Posted by Bob W. | November 30, 2008 7:53 AM
hof1991: perhaps, but why not another figure who can bring that same level of demand without all the personal agenda? I'd prefer to have a career diplomat in the role of SOS than someone who's unbridled ambition from the beginning of her own career has suggested her highest priorities amount to nothing other than making herself the first woman president.
Posted by ende | November 30, 2008 9:06 AM
Agree with hof1991. The military's relationship with Bush-Cheney-Rumsfeld was, in the end, far more dysfunctional than the officers care to admit (given their tendency to lean right and assume it's their best outcome politically).
Here's a strange secret: most defense corp execs (and they would admit to me privately), when surveying the McCain-Obama-Clinton field this spring, preferred her. McCain was seen as a desctructive wild card, Obama a blank, but Hillary as somebody they could work with and trust.
You put her at State and keep Gates at DoD and we will have a very solid and productive relationship in comparison to the last 8 years.
And we need that right now, desperately. Obama must work the economy, writ small and large, and yet also unwind the strategic tie-down.
What he cannot afford is bureaucratic drama.
Posted by Thomas P.M Barnett | November 30, 2008 11:10 AM
I'm not a betting man, but if Hillary makes it through two years as SOS, I'll be dazzled!
The Clintons have never shown a propensity to be "Team Players" or to be lead . .
I guess we'll see . . .
Posted by large | November 30, 2008 12:52 PM
The trick for her is realizing that this stint will define her historically.

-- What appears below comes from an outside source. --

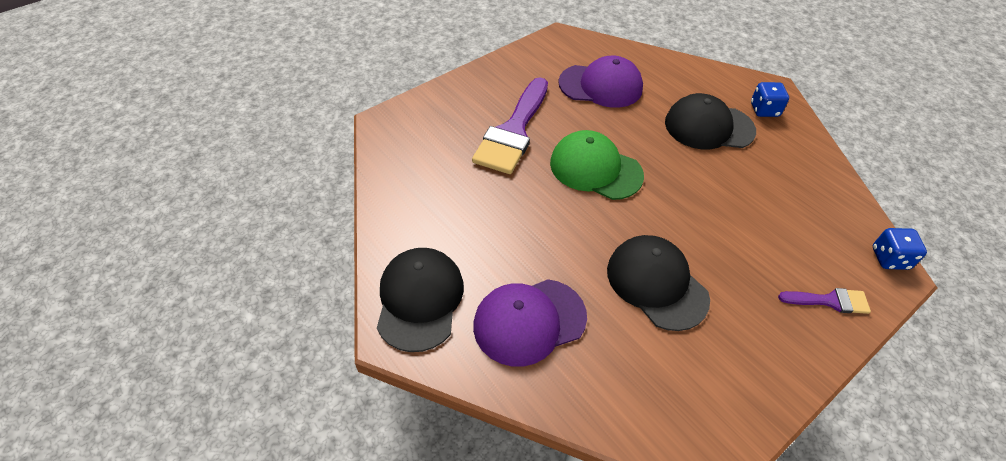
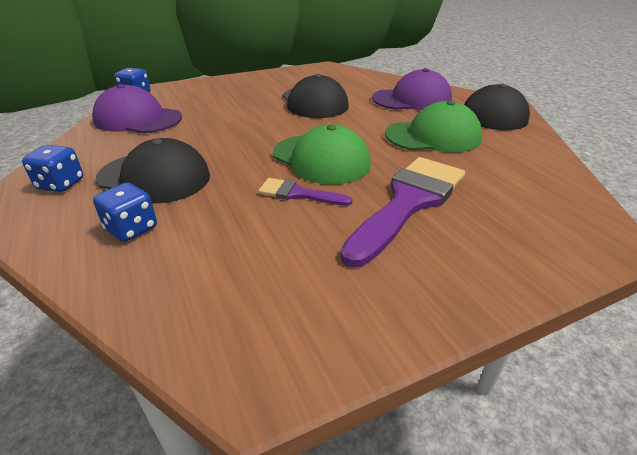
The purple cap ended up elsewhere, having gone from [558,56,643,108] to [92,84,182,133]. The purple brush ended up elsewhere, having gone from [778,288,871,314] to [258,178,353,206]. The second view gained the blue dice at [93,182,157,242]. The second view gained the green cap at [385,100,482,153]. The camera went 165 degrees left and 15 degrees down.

Either she gives it up to that or she's a complete fool, but history really needs some help right now.
Posted by Tom Barnett | November 30, 2008 6:28 PM
I still remember her participation in State Dept. venture to reach out to women in small Russian communities to help them begin small businesses. It was a bottoms up innovation that was needed because the fading male oriented bureaucracy would not venture into such things because they were 'trivial' and not part of a big national or corporate plan. I don't know why that US effort in Russia remains invisible.